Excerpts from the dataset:

......

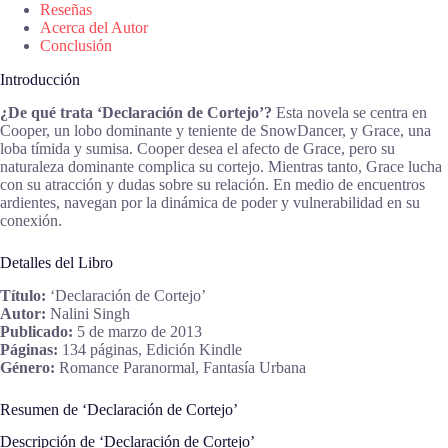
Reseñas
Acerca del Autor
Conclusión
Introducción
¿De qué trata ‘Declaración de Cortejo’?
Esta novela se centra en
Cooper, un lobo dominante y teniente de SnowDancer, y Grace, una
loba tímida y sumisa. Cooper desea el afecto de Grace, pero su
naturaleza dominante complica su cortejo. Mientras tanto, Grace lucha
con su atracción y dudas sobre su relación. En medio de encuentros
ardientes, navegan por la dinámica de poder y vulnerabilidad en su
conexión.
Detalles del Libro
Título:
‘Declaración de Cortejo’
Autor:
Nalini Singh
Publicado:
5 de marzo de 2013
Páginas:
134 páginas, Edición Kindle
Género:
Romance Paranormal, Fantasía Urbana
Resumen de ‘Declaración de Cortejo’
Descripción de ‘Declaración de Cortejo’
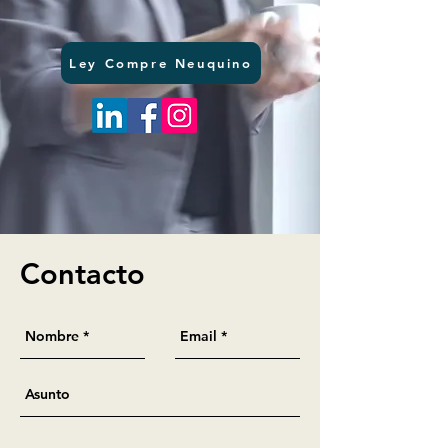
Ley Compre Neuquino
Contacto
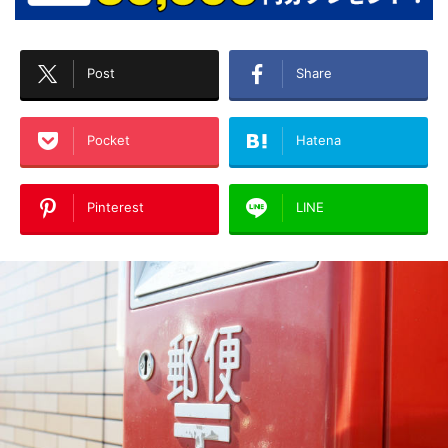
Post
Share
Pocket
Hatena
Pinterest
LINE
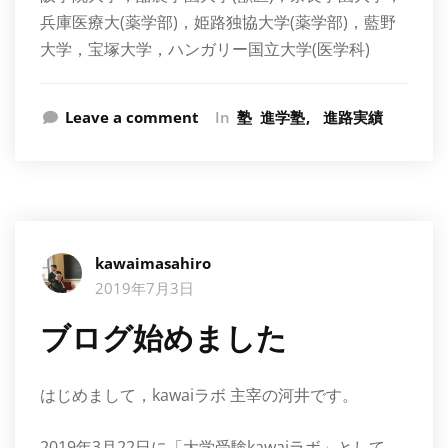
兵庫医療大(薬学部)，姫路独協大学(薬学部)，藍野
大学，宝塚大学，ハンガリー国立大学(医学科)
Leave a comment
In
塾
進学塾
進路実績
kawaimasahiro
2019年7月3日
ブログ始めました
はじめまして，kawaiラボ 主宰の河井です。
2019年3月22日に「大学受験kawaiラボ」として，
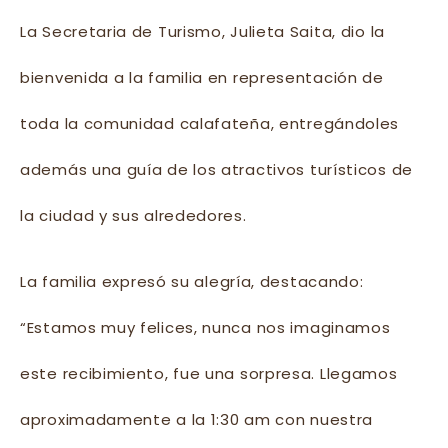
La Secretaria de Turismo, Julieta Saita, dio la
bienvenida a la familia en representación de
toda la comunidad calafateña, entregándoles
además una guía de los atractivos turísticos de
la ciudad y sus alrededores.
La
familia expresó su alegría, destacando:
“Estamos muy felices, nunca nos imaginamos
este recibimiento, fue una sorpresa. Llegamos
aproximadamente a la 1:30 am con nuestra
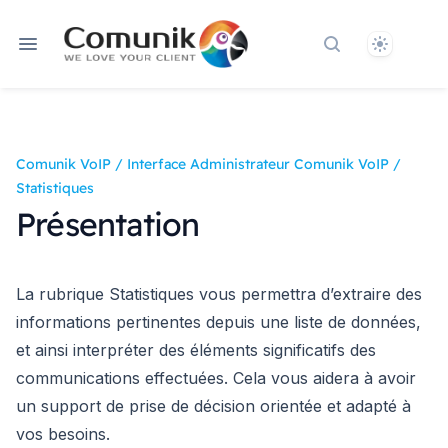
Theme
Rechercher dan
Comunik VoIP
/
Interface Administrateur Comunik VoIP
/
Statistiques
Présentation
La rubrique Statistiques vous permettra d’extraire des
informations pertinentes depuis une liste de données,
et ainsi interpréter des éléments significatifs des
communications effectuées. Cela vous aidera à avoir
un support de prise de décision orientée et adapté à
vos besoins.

......

Please reproduce every line of text in the listing above word for word, omitting the pictures.

Reseñas
Acerca del Autor
Conclusión
Introducción
¿De qué trata ‘Declaración de Cortejo’?
Esta novela se centra en
Cooper, un lobo dominante y teniente de SnowDancer, y Grace, una
loba tímida y sumisa. Cooper desea el afecto de Grace, pero su
naturaleza dominante complica su cortejo. Mientras tanto, Grace lucha
con su atracción y dudas sobre su relación. En medio de encuentros
ardientes, navegan por la dinámica de poder y vulnerabilidad en su
conexión.
Detalles del Libro
Título:
‘Declaración de Cortejo’
Autor:
Nalini Singh
Publicado:
5 de marzo de 2013
Páginas:
134 páginas, Edición Kindle
Género:
Romance Paranormal, Fantasía Urbana
Resumen de ‘Declaración de Cortejo’
Descripción de ‘Declaración de Cortejo’
Ley Compre Neuquino
Contacto
Post
Share
Pocket
Hatena
Pinterest
LINE
兵庫医療大(薬学部)，姫路独協大学(薬学部)，藍野
大学，宝塚大学，ハンガリー国立大学(医学科)
Leave a comment
In
塾
進学塾
進路実績
kawaimasahiro
2019年7月3日
ブログ始めました
はじめまして，kawaiラボ 主宰の河井です。
2019年3月22日に「大学受験kawaiラボ」として，
La Secretaria de Turismo, Julieta Saita, dio la
bienvenida a la familia en representación de
toda la comunidad calafateña, entregándoles
además una guía de los atractivos turísticos de
la ciudad y sus alrededores.
La
familia expresó su alegría, destacando:
“Estamos muy felices, nunca nos imaginamos
este recibimiento, fue una sorpresa. Llegamos
aproximadamente a la 1:30 am con nuestra
Theme
Rechercher dan
Comunik VoIP
/
Interface Administrateur Comunik VoIP
/
Statistiques
Présentation
La rubrique Statistiques vous permettra d’extraire des
informations pertinentes depuis une liste de données,
et ainsi interpréter des éléments significatifs des
communications effectuées. Cela vous aidera à avoir
un support de prise de décision orientée et adapté à
vos besoins.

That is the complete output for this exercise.